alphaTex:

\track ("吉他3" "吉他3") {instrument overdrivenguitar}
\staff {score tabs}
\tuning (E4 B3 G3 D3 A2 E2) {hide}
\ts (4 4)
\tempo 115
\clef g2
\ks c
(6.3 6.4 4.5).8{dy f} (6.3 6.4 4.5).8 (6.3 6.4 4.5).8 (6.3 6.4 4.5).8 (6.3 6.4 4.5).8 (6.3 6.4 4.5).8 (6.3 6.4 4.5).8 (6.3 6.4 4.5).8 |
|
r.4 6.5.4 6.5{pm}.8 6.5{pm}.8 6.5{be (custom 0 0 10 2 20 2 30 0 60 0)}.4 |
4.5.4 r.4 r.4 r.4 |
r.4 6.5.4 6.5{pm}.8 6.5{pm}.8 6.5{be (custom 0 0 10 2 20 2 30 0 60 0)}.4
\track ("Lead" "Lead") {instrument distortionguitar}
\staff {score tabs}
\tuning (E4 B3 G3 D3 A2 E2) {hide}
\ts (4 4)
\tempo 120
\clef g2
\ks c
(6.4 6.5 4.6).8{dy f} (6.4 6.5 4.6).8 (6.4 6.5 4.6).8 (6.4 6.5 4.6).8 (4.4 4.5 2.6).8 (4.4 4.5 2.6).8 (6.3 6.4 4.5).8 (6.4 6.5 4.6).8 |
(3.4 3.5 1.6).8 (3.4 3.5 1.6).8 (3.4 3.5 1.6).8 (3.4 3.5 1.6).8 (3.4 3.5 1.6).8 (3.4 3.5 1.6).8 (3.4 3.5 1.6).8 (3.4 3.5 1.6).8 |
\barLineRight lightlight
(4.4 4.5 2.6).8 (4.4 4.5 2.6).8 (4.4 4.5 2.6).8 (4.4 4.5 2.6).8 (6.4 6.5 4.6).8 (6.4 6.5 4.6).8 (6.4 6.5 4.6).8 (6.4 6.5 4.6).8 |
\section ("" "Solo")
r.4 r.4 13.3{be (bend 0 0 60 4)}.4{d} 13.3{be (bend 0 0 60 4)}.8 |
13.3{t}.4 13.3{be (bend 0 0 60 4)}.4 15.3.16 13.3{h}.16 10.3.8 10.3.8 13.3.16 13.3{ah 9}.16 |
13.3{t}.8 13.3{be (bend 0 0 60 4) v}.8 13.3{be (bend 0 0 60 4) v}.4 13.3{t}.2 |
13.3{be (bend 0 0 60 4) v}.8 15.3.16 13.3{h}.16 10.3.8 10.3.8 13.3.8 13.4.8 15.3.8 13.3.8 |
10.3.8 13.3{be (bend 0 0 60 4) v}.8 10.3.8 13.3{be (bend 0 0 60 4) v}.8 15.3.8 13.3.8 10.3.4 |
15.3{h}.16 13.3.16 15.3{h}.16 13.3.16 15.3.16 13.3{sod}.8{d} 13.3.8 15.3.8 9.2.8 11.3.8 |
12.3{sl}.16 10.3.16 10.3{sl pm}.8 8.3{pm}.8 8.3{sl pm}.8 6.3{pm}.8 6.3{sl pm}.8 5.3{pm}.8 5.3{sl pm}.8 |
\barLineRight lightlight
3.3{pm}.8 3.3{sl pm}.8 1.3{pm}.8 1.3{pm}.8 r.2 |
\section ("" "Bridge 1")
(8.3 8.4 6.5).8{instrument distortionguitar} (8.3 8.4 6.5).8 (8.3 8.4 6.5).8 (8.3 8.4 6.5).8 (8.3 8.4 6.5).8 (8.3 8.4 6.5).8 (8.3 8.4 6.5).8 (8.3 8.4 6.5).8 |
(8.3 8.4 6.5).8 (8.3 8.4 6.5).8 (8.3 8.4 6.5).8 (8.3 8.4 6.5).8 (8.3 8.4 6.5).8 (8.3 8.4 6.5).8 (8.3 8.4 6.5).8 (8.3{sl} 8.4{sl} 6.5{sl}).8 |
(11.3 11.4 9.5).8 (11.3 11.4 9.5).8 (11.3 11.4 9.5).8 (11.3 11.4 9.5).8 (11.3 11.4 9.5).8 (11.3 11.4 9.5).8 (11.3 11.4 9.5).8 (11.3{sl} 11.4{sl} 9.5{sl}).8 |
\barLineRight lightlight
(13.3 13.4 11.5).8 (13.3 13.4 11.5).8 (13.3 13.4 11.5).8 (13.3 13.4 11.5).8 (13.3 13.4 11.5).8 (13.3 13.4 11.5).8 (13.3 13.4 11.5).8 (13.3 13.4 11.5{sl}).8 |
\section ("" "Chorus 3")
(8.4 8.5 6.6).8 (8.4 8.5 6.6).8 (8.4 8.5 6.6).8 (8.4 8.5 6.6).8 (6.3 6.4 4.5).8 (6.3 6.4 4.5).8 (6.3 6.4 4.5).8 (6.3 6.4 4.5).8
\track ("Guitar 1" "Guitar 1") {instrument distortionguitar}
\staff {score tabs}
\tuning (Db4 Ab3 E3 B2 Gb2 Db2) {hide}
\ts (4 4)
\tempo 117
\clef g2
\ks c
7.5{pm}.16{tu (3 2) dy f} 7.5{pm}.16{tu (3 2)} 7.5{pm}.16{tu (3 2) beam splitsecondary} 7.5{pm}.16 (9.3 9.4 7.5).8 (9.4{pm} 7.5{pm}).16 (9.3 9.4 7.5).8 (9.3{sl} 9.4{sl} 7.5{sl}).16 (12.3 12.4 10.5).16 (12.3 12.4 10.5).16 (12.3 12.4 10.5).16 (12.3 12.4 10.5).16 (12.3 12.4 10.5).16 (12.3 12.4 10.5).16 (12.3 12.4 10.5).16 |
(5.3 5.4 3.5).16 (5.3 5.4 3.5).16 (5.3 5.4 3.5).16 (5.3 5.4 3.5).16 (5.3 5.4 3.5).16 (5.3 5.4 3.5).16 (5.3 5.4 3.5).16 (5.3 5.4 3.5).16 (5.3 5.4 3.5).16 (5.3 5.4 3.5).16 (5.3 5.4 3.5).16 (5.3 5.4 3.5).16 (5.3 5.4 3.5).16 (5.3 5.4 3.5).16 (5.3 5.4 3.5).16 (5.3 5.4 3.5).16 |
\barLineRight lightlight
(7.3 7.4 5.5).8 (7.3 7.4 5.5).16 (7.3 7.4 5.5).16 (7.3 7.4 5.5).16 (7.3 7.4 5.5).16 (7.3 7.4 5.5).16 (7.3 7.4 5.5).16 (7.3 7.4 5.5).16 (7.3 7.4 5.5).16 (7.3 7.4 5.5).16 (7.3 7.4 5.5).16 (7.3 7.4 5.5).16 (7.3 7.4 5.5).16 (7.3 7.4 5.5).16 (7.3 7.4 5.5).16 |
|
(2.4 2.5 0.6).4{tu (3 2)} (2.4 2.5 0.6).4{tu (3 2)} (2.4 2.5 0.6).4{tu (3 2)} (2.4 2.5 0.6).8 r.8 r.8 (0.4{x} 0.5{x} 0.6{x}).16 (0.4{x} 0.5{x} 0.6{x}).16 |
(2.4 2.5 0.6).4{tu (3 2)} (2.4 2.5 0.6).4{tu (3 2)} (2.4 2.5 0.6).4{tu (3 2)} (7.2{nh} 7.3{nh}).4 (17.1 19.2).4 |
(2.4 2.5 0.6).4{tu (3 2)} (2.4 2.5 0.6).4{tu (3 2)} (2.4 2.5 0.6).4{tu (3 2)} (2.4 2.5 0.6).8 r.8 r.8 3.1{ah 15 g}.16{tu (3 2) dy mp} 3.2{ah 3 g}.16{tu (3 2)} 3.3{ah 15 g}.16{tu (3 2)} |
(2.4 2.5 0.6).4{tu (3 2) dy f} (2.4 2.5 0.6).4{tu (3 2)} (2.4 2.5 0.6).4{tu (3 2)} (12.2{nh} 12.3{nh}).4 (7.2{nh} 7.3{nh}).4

▬▬▬▬▬▬▬▬▬▬

### Work required
Gather every line of the notation above that contains the string "bend", and treat uppercase and lowercase letters as different.

### Response below
r.4 r.4 13.3{be (bend 0 0 60 4)}.4{d} 13.3{be (bend 0 0 60 4)}.8 |
13.3{t}.4 13.3{be (bend 0 0 60 4)}.4 15.3.16 13.3{h}.16 10.3.8 10.3.8 13.3.16 13.3{ah 9}.16 |
13.3{t}.8 13.3{be (bend 0 0 60 4) v}.8 13.3{be (bend 0 0 60 4) v}.4 13.3{t}.2 |
13.3{be (bend 0 0 60 4) v}.8 15.3.16 13.3{h}.16 10.3.8 10.3.8 13.3.8 13.4.8 15.3.8 13.3.8 |
10.3.8 13.3{be (bend 0 0 60 4) v}.8 10.3.8 13.3{be (bend 0 0 60 4) v}.8 15.3.8 13.3.8 10.3.4 |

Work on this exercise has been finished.